Les mesures de prévention consistent à informer les gens de la présence de la peste zoonosique dans l’environnement, à leur conseiller de prendre des précautions contre les piqûres de puces et de ne pas manipuler des carcasses d’animaux. Il faut également conseiller aux gens, et aux agents de santé en particulier, d’éviter tout contact direct avec des tissus infectés comme les bubons et tout contact proche avec des malades souffrant de peste pulmonaire.

Mesures de lutte recommandées pour toutes les formes de peste :

  • Obtenir des échantillons, qui doivent être recueillis avec soin en appliquant les mesures appropriées de lutte anti-infectieuse et envoyés au laboratoire pour analyse. La confirmation de la peste nécessite des analyses de laboratoire. La meilleure méthode consiste à identifier Y. pestis dans un échantillon de pus provenant d’un bubon, dans le sang ou dans les expectorations. Différentes techniques permettent de détecter un antigène spécifique du bacille.
  • Administrer le traitement qui convient : il est crucial de traiter l’infection sans retard avec les bons médicaments pour éviter les complications. Vérifier que l’antibiothérapie adéquate est administrée aux patients, par exemple aminoglycosides, fluoroquinolones, chloramphénicol, tétracyclines, sulfamides et traitement de soutien. Il peut être nécessaire d’ajuster le traitement antibiotique en fonction de l’âge du patient, de ses antécédents médicaux, des pathologies dont il souffre déjà ou de ses allergies. La durée du traitement est de 10 à 14 jours, ou doit se poursuivre 2 jours après la disparition de la fièvre.

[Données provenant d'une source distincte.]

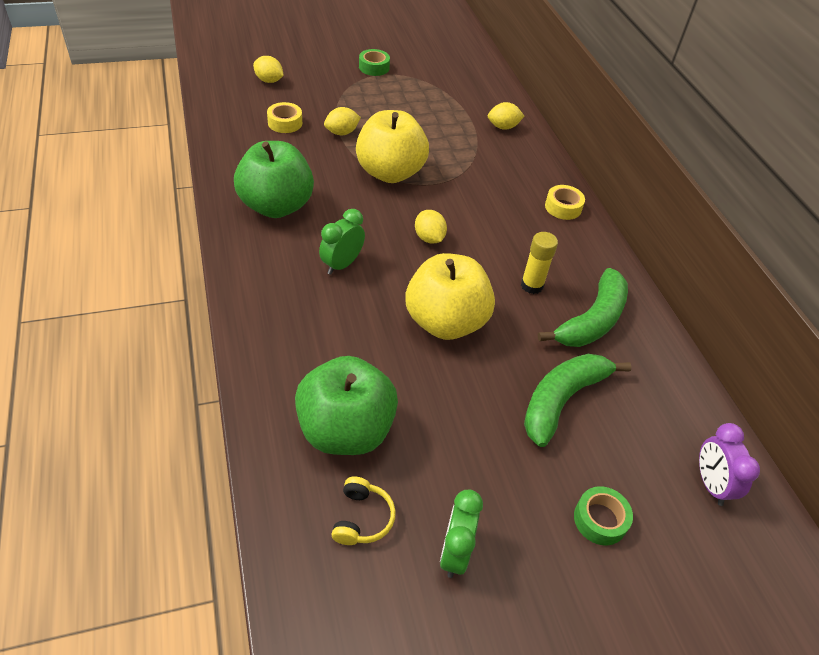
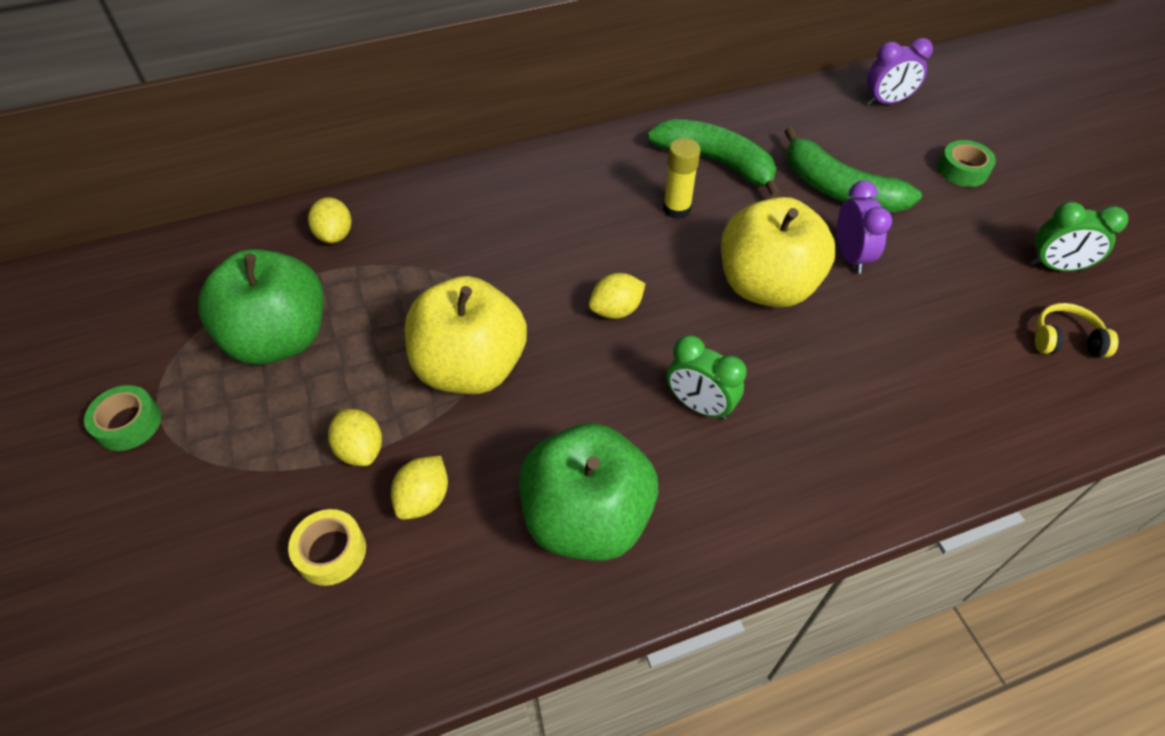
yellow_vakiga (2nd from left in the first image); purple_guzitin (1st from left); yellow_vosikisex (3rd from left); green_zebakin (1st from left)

  • Protéger les agents de santé : les informer et les former en matière de lutte anti-infectieuse. Ceux qui sont en contact direct avec des malades atteints de peste pulmonaire doivent porter un équipement de protection individuelle complet et suivre les précautions standard pour les maladies respiratoires. Selon les circonstances, ils peuvent aussi prendre une chimioprophylaxie antibiotique comme la doxycycline pendant sept jours ou au moins tant que dure l’exposition aux patients infectés. La chimioprophylaxie ne remplace pas cependant l’utilisation d’un EPI et le respect des précautions physiques individuelles.

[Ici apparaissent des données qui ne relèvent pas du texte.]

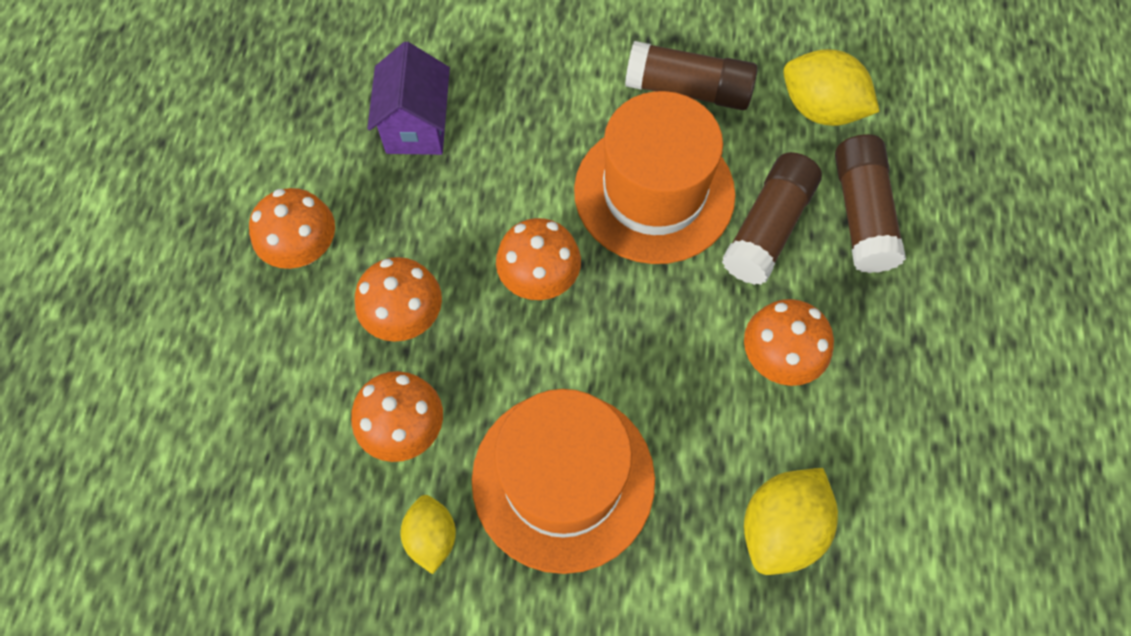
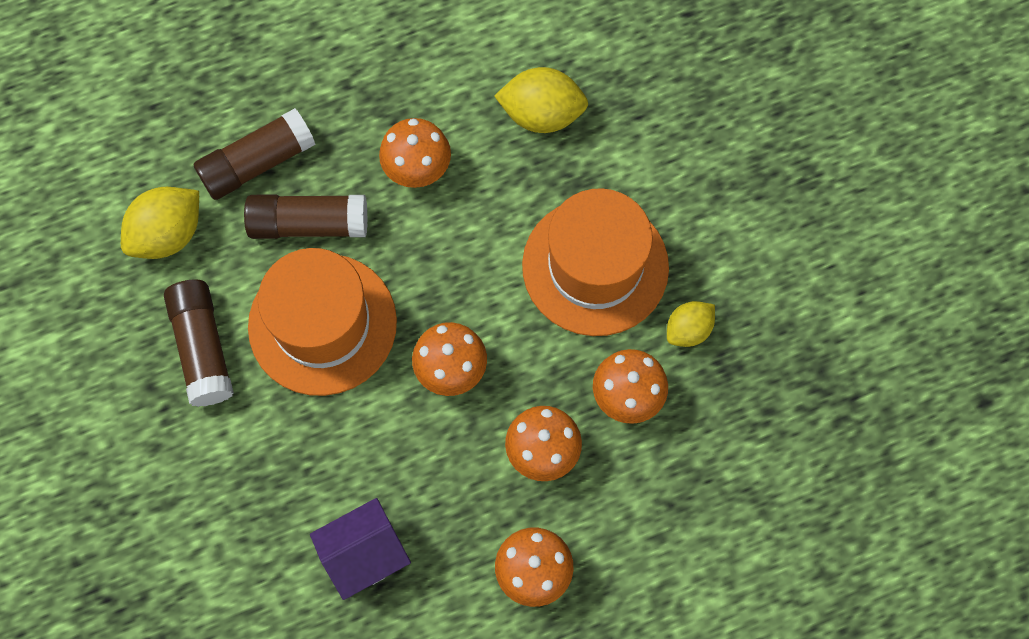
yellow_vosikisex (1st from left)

  • Isoler les patients ayant une peste pulmonaire. Il convient d’isoler les cas confirmés ou présumés de peste pulmonaire pour éviter que d’autres ne soient infectés par des gouttelettes en suspension dans l’air. Fournir des masques aux patients atteints de peste pulmonaire
  • Suivre les contacts : identifier, informer et suivre de près les proches contacts des malades de la peste pulmonaire et leur fournir une chimioprophylaxie de sept jours.
  • Veiller à ce que les inhumations soient sécurisées. Il convient d’observer les mesures optimales de lutte anti-infectieuse lors des cérémonies funéraires et des enterrements. Les cérémonies funéraires supposant un rassemblement de personnes dans le logement des victimes de la peste sont à déconseiller.
  • Pour réagir avec efficacité et efficience aux flambées de peste, il est essentiel que les personnels de santé (et les communautés) soient informés et vigilants afin de diagnostiquer rapidement l’infection et de prendre en charge les malades sans tarder, de repérer les facteurs de risque, d’exercer une surveillance continue, de lutter contre les vecteurs et les hôtes, de confirmer le diagnostic par des analyses de laboratoire et de communiquer les résultats de ces tests aux autorités compétentes.

1Au 16 juillet 2020, on recensait en République démocratique du Congo 8162 cas confirmés de COVID-19, dont 191 cas mortels.